Out of all of the houses in Harry Potter and the Sorcerer’s Stone, Hufflepuffs are seen as a more inferior type of group. Draco Malfoy had his fair share of negative opinions when he met Harry for the first time when they were to get their robes measured, saying, “Imagine being in Hufflepuff, I think I’d leave, wouldn’t you?” (Rowling 77). Although not taking away the spotlight for the entirety of the novel, it is important to note that positive words were said about the house, yet it exemplified mediocrity to every other student. When the Sorting Hat announced what the Hufflepuffs were capable of during Harry’s first Hogwarts Ceremony, it stated, “You might belong in Hufflepuff, / Where they are just and loyal, / Those patient Hufflepuffs are true / And unafraid of toil;” (Rowling 118). Hufflepuffs are described to be the most faithful out of all the other students in Hogwarts. They are patient and portray dedication, usually giving it their full potential in whatever task they are to face. Additionally, Hufflepuffs are introduced as honest and humble individuals, epitomizing everything they do with ethical morality, similar to that of a Gryffindor. Because of the lack of richness within Hufflepuff’s characteristics, they are looked down upon by the other houses. In other words, Hufflepuff does not exuberantly stand out in Hogwarts.
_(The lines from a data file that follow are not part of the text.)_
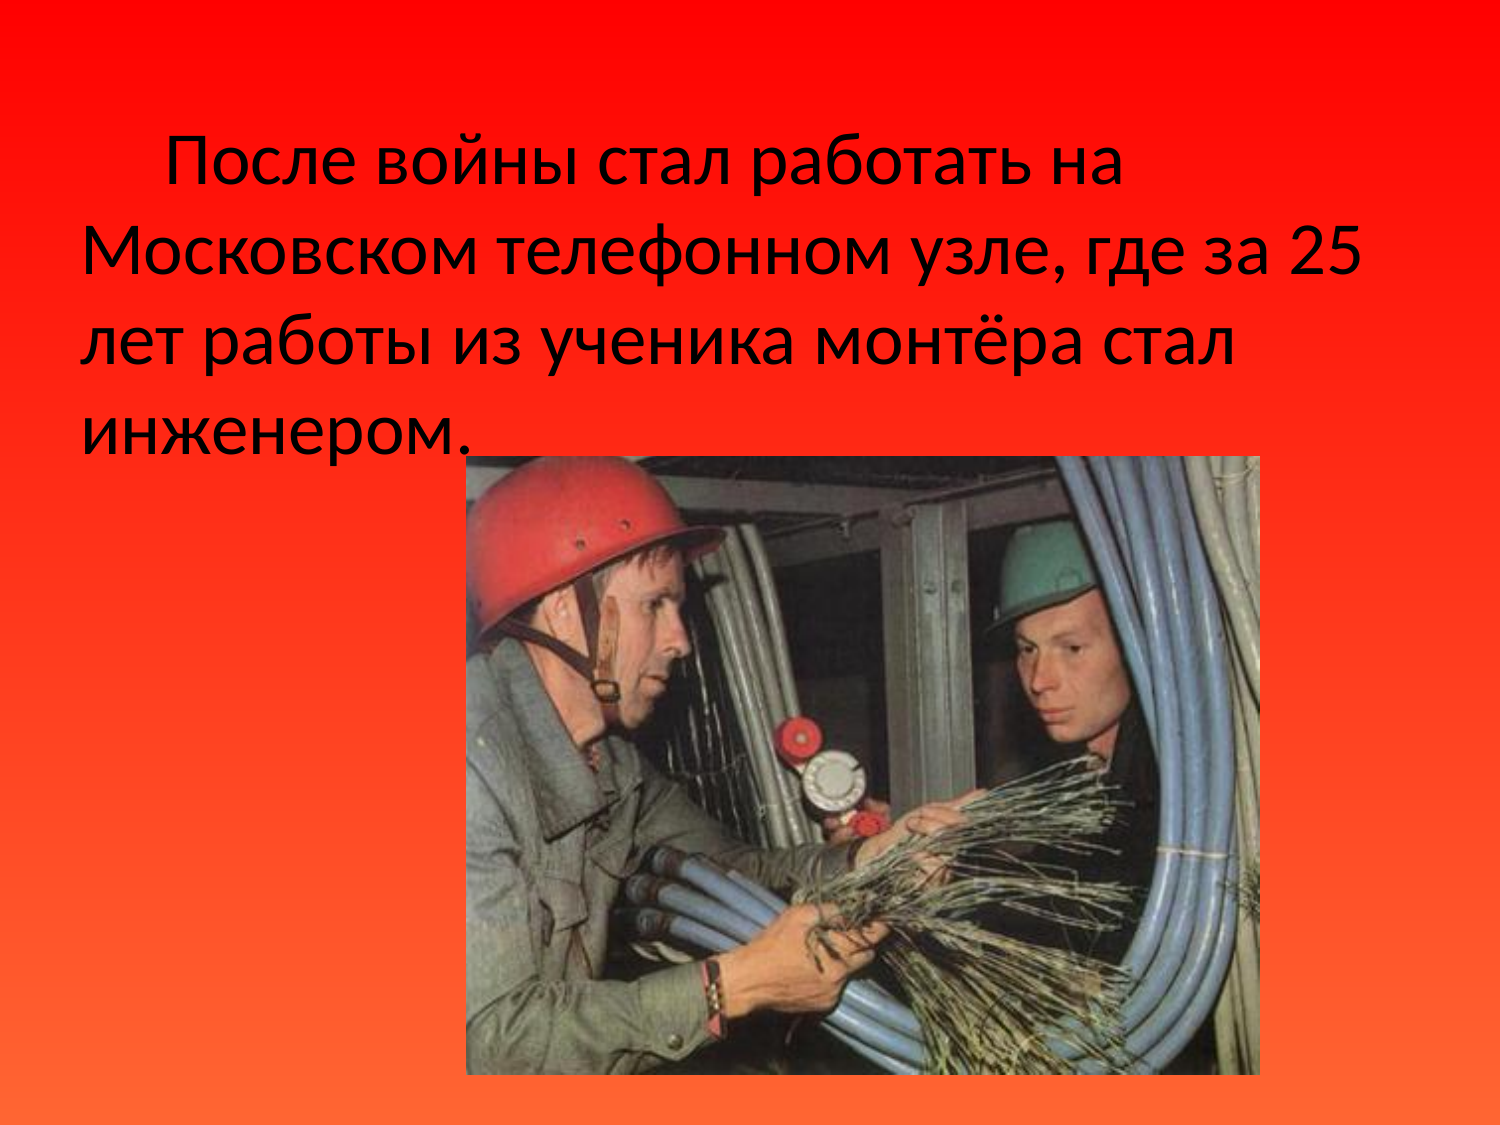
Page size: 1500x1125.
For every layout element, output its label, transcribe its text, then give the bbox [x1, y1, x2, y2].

list После войны стал работать на Московском телефонном узле, где за 25 лет работы из ученика монтёра стал инженером. [64, 101, 1500, 750]
picture [466, 455, 1260, 1075]
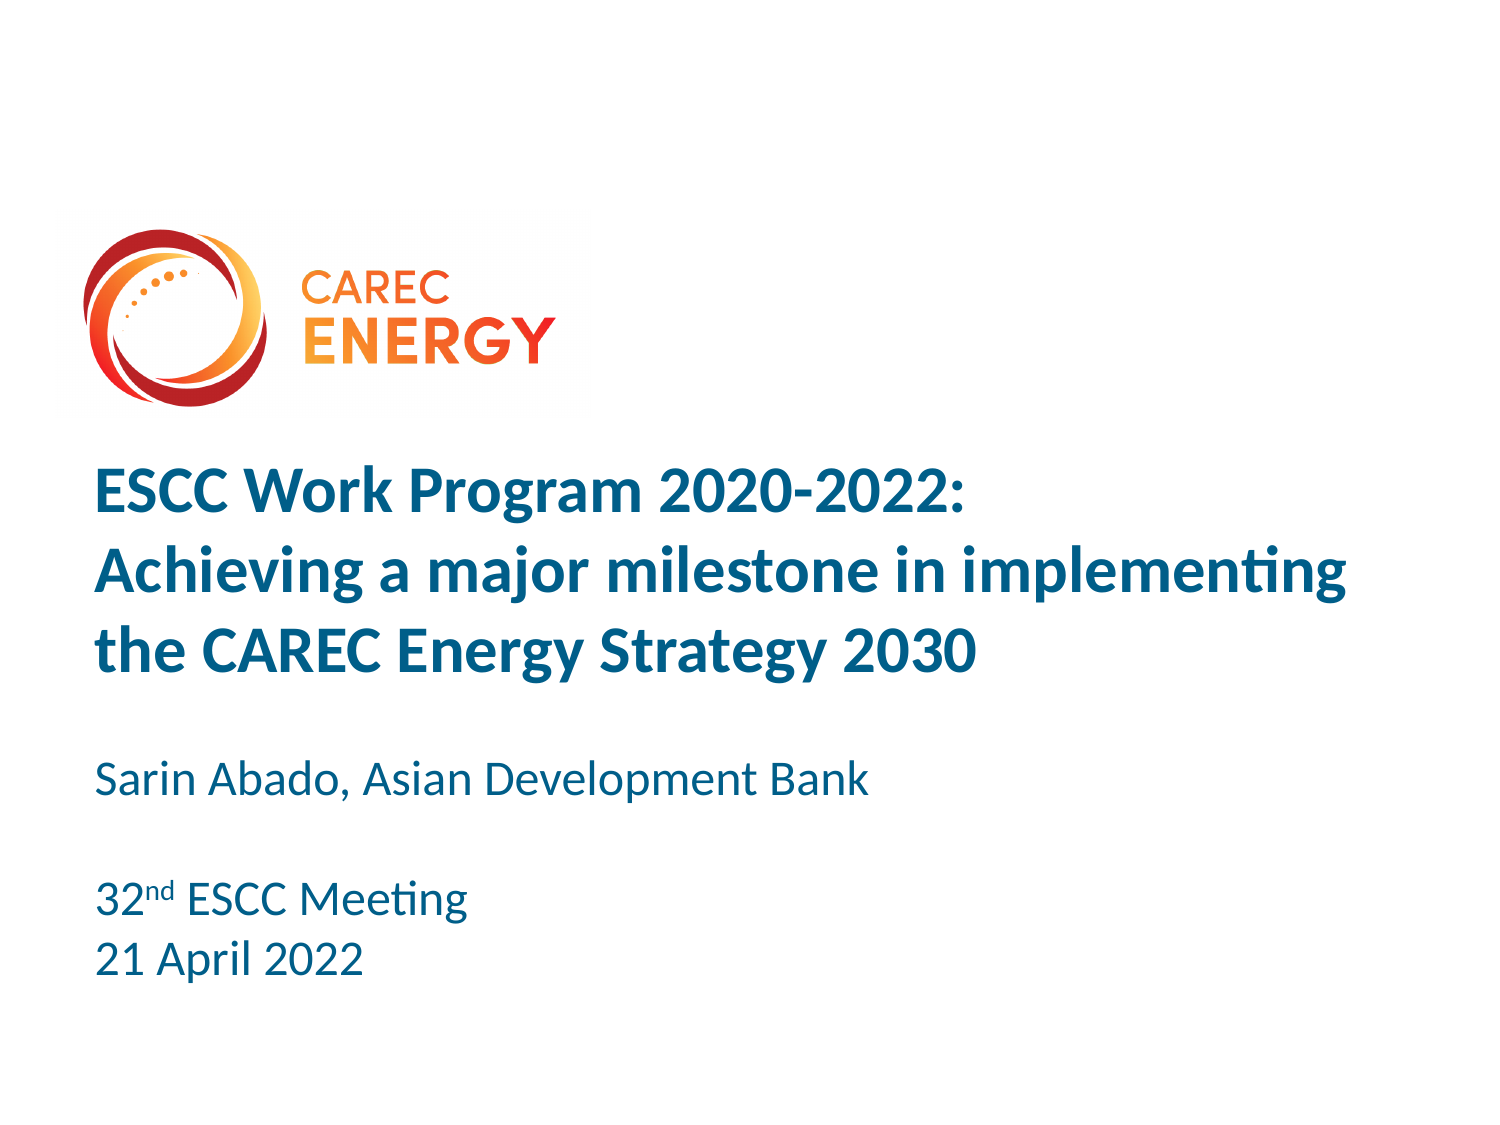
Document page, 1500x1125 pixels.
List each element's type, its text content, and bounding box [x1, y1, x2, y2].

picture [55, 209, 591, 418]
text_box ESCC Work Program 2020-2022: Achieving a major milestone in implementing the CAREC Energy Strategy 2030 Sarin Abado, Asian Development Bank 32nd ESCC Meeting 21 April 2022 [79, 438, 1421, 994]
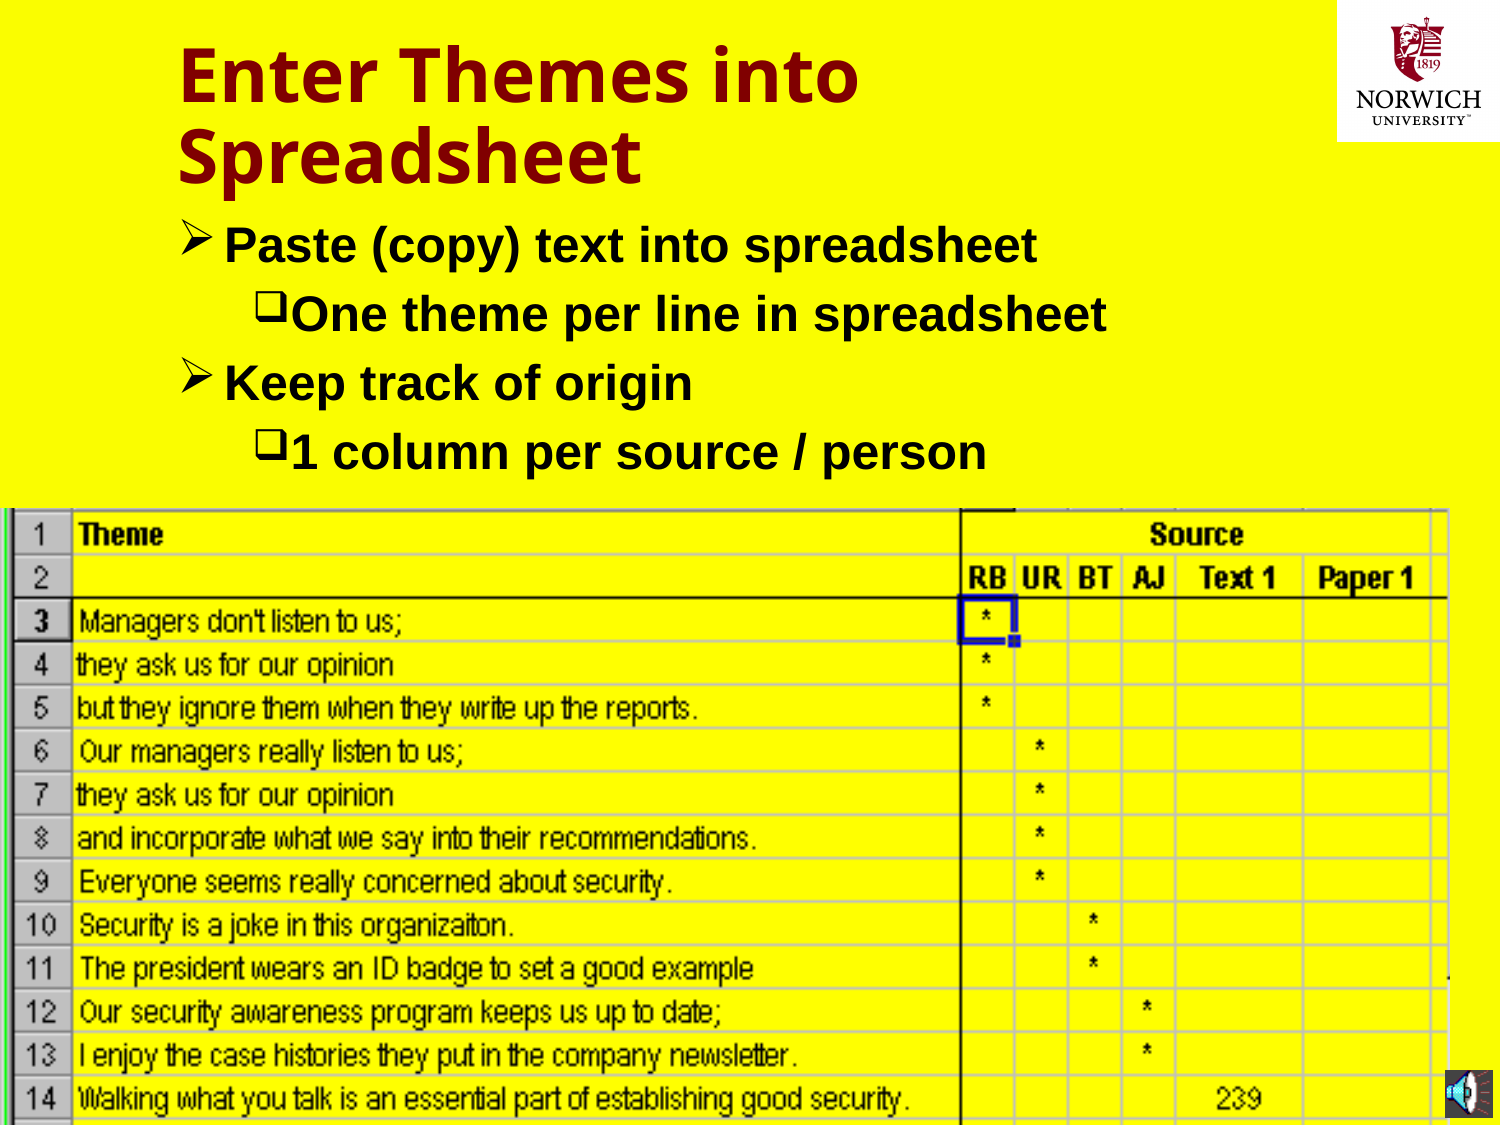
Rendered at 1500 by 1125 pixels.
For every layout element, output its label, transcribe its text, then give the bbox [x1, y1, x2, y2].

Coteries, factions, and blocs are included in literature to serve as dividers between a large number of people to distinguish them more efficiently. Every group symbolizes a grander meaning based on characteristics and behaviors. In Hogwarts, students are categorized by their personalities into four houses. Those houses have different views regarded towards them just as much as they differ from the other houses. Gryffindor, Slytherin, and Hufflepuff all provide insights as to what their house stands for. The students also have a lot to do with the representation of the houses as well. Harry is a Gryffindor, and Voldemort is a Slytherin. Both characters have contrasting characteristics that pertain to the house they are in. Each house has its ideals, thoughts, and views on how things should be done.